Клавиши принимаются и обрабатываются следящими программами Феррейры или Джона Пола – но не обеими. Поэтому оба журнала нажатий должны были показывать только случайные символы, из которых ничего осмысленного нельзя было бы составить. И ни в одном из них не было бы ничего похожего на диалог входа в систему – хотя входы происходили постоянно на всех компьютерах.
– Можем мы соединить журналы? – спросил Джон Пол. – Все-таки все клавиши у нас зафиксированы.
– А если взять все буквы алфавита и правильно расставить, – отозвался Феррейра, – то в полученном тексте будет все, что было написано за всю историю человечества.
– Все не так плохо, – возразил Питер. – По крайней мере здесь символы идут по порядку, Нетрудно должно быть их объединить осмысленным образом.
– Но объединять придется все, чтобы найти входы Ахилла в систему.
– Напишите программу, – сказал Питер. – Чтобы она нашла все, что может быть его входами, а потом обработайте материалы по этим возможным входам.
– Написать программу, – проворчал Феррейра.
– Или я напишу, – предложил Питер. – Все равно мне больше делать нечего.
Питер, сарказм не привлечет людей на твою сторону, мысленно сказал Джон Пол.
Но, учитывая, какие у Питера родители, такой сарказм у него всегда был наготове.
– Я разберусь, – обещал Феррейра.
– Извините, что так вышло, – сказал Джон Пол.
Феррейра только вздохнул:
– Неужто вам не пришло в голову, что у нас могут работать такие программы?
– Вы хотите сказать, что у вас есть следящие программы, которые могли бы дать мне сведения о том, что пишет Ахилл? – спросил Джон Пол.
Не только у Питера бывает сарказм. Ладно, я же не пытаюсь объединить мир.
– Тебе незачем это знать, – ответил Питер.
Джону Полу пришлось стиснуть зубы.
– Я думаю, что Ахилл собирается убить твою мать.
– Отец, – нетерпеливо отозвался Питер, – он ее даже не знает!
– Ты думаешь, он мог и не слышать о ее попытке проникнуть в его комнату?
– Да, но… убить? – спросил Феррейра.
– Ахилл ничего не делает наполовину, – сказал Джон Пол. – И никто не верен Питеру так, как она.
– Даже ты, отец? – ласково спросил Питер.
– Она не видит твоих недостатков, – солгал Джон Пол. – Материнские инстинкты ее ослепляют.
– А ты свободен от таких цепей.
– Поскольку я не твоя мать.
– Все равно мои сторожевые программы должны были засечь ситуацию, – вмешался в разговор Феррейра. – Вина только моя. В системе не должно было быть черного входа.

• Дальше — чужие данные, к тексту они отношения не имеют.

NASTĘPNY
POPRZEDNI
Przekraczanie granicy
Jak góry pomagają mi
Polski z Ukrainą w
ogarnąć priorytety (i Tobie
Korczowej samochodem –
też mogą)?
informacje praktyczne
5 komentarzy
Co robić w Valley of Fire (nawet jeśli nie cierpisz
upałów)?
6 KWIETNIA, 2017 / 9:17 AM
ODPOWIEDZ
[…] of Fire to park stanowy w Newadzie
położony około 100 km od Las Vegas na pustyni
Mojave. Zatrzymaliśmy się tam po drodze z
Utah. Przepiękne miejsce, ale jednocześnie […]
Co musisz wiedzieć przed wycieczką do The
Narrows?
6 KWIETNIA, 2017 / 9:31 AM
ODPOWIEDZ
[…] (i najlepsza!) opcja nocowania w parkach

– Всегда есть, – сказал Джон Пол.
Когда Феррейра вышел, Питер заговорил холодным голосом:
– Я знаю, как полностью оградить мать от опасности. Увези ее отсюда. На какую-нибудь колониальную планету. Куда угодно, и займитесь там чем угодно, но хватит меня защищать!
– Защищать тебя?
– Ты думаешь, я такой дурак, что поверил в твою историю насчет желания Ахилла убить мать?
– Да, ты единственный человек, которого стоит убить.
– Я единственный, чья смерть уберет главное препятствие с дороги Ахилла.
Джон Пол только покачал головой.
– Назови еще хоть одного, – потребовал Питер.
– Никого нет, Питер. Ни единого. Все в полной безопасности, поскольку Ахилл проявил себя полностью рациональным юношей, который никогда никого не убьет без абсолютно рациональной цели.
– Ну, конечно, он псих, – согласился Питер. – Я же не говорю, что нет.
– Психов много, а действенных лекарств мало, – ответил Джон Пол и вышел.
Когда вечером он рассказал все Терезе, она застонала:
– Значит, все это время у него были полностью развязаны руки.
– Мы в этом всем достаточно скоро разберемся, – заверил ее Джон Пол.
– Нет, Джон. Вряд ли достаточно скоро. Судя по всему, уже слишком поздно.